*** GIVEN DATA Section Begins ***
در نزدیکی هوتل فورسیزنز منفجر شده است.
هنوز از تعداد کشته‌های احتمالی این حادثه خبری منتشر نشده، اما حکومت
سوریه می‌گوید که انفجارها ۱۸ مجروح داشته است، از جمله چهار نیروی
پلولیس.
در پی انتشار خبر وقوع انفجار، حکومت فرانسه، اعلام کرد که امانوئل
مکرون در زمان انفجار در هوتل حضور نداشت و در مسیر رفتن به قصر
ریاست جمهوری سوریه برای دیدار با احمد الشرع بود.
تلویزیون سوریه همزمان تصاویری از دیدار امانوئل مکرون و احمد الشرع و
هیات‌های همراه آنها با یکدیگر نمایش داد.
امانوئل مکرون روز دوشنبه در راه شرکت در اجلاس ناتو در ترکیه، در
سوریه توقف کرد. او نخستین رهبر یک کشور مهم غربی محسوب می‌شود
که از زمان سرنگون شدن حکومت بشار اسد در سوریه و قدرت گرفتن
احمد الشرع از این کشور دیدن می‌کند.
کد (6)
*** GIVEN DATA Section Ends ***
PROBLEM STATEMENT
Update the text of the records by replacing every "هوتل" with "هتل" and leaving everything else unchanged.

TASK RESULT
در نزدیکی هتل فورسیزنز منفجر شده است.
هنوز از تعداد کشته‌های احتمالی این حادثه خبری منتشر نشده، اما حکومت
سوریه می‌گوید که انفجارها ۱۸ مجروح داشته است، از جمله چهار نیروی
پلولیس.
در پی انتشار خبر وقوع انفجار، حکومت فرانسه، اعلام کرد که امانوئل
مکرون در زمان انفجار در هتل حضور نداشت و در مسیر رفتن به قصر
ریاست جمهوری سوریه برای دیدار با احمد الشرع بود.
تلویزیون سوریه همزمان تصاویری از دیدار امانوئل مکرون و احمد الشرع و
هیات‌های همراه آنها با یکدیگر نمایش داد.
امانوئل مکرون روز دوشنبه در راه شرکت در اجلاس ناتو در ترکیه، در
سوریه توقف کرد. او نخستین رهبر یک کشور مهم غربی محسوب می‌شود
که از زمان سرنگون شدن حکومت بشار اسد در سوریه و قدرت گرفتن
احمد الشرع از این کشور دیدن می‌کند.
کد (6)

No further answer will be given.